According to the present invention, a hole injection layer or a hole transport layer, which is an elementary element, is made to function as a partition wall, thereby providing an organic light emitting device having a sufficient effective light emitting region and a fine pattern. An EL element can be easily manufactured by a usual process.

[Brief description of the drawings]

FIG. 1 is a schematic view showing a longitudinal section of a laminate composed of a coating film on which a substrate, an anode and a hole injection layer are formed in Examples.

FIG. 2 is a schematic diagram showing a state in which a patterning mask is provided above to expose a coating film.

FIG. 3 is a schematic view showing a hole injection layer having a tapered vertical cross section formed by exposure and development.

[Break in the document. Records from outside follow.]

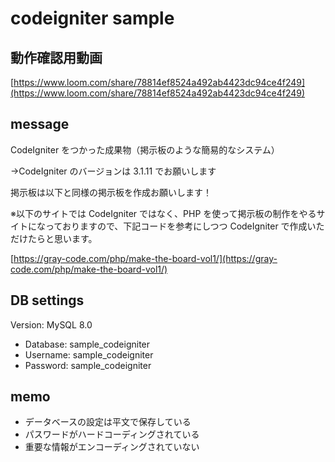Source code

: # codeigniter sample

## 動作確認用動画

[https://www.loom.com/share/78814ef8524a492ab4423dc94ce4f249](https://www.loom.com/share/78814ef8524a492ab4423dc94ce4f249)

## message

CodeIgniter をつかった成果物（掲示板のような簡易的なシステム）

→CodeIgniter のバージョンは 3.1.11 でお願いします

掲示板は以下と同様の掲示板を作成お願いします！

※以下のサイトでは CodeIgniter ではなく、PHP を使って掲示板の制作をやるサイトになっておりますので、下記コードを参考にしつつ CodeIgniter で作成いただけたらと思います。

[https://gray-code.com/php/make-the-board-vol1/](https://gray-code.com/php/make-the-board-vol1/)

## DB settings

Version: MySQL 8.0

- Database: sample_codeigniter
- Username: sample_codeigniter
- Password: sample_codeigniter

## memo

- データベースの設定は平文で保存している
- パスワードがハードコーディングされている
- 重要な情報がエンコーディングされていない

FIG. 4 is a schematic view showing a vertical cross section of a laminate in which an organic EL thin film and a cathode except for the hole injection layer are formed on the upper surface of the hole injection layer.

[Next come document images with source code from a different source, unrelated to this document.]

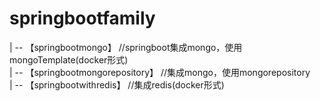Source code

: # springbootfamily
| -- 【springbootmongo】 //springboot集成mongo，使用mongoTemplate(docker形式)</br>
| -- 【springbootmongorepository】 //集成mongo，使用mongorepository</br>
| -- 【springbootwithredis】 //集成redis(docker形式)</br>
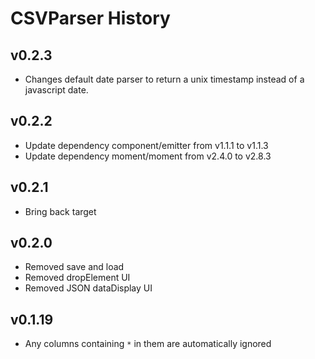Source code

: # CSVParser History

## v0.2.3
* Changes default date parser to return a unix timestamp instead of a javascript date.

## v0.2.2
* Update dependency component/emitter from v1.1.1 to v1.1.3
* Update dependency moment/moment from v2.4.0 to v2.8.3

## v0.2.1
* Bring back target

## v0.2.0
* Removed save and load
* Removed dropElement UI
* Removed JSON dataDisplay UI

## v0.1.19
* Any columns containing `*` in them are automatically ignored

FIG. 5 is a schematic diagram showing a longitudinal section of a composite in which a hole injection layer has a cross-sectional shape having no taper and a cathode is formed by vapor deposition from an oblique direction.

FIG. 6 is a schematic diagram showing a vertical cross section of a hole injection layer, an insulating layer, and the like functioning as a partition in the organic EL device of the present invention.

FIG. 7 is a schematic view showing a longitudinal section of a conventional partition wall, insulating layer, and the like separately formed as a member different from a constituent member of an organic EL element.

[Explanation of symbols]

DESCRIPTION OF SYMBOLS 1; Transparent substrate, 2; Anode, 3; Coating, 4; Patterning mask, 5; Hole injection layer functioning as a partition, 6; Organic EL thin film, 7; Cathode, 8; Insulating layer, 9; Made of a polyimide resin.

 ────────────────────────────────────────────────── ─── Continued on the front page (72) Inventor Koji Muta 2-1-1 Toyota-cho, Kariya-shi, Aichi Prefecture Inside Toyota Industries Corporation (72) Inventor Ichiro Izumi 3-260 Toyota, Oguchi-machi, Oguchi-machi, Niwa-gun, Aichi Prefecture. Tokai Rika Co., Ltd. F term (reference) 3K007 AB18 BA06 BB01 CA01 CA02 CA05 CB01 CB03 DA00 DB03 EB00 FA01 FA02

Claims (1)

[Claims] In a method of manufacturing an organic EL device having a dot matrix electrode configuration, one of a hole injection layer and a hole transport layer is formed on a surface of a substrate on which an anode is formed by a photolithography method. A method for manufacturing an organic EL device, comprising: forming a strip in the direction of a cathode, and then sequentially forming at least a light emitting layer and a cathode on the upper surface of the hole injection layer or the hole transport layer.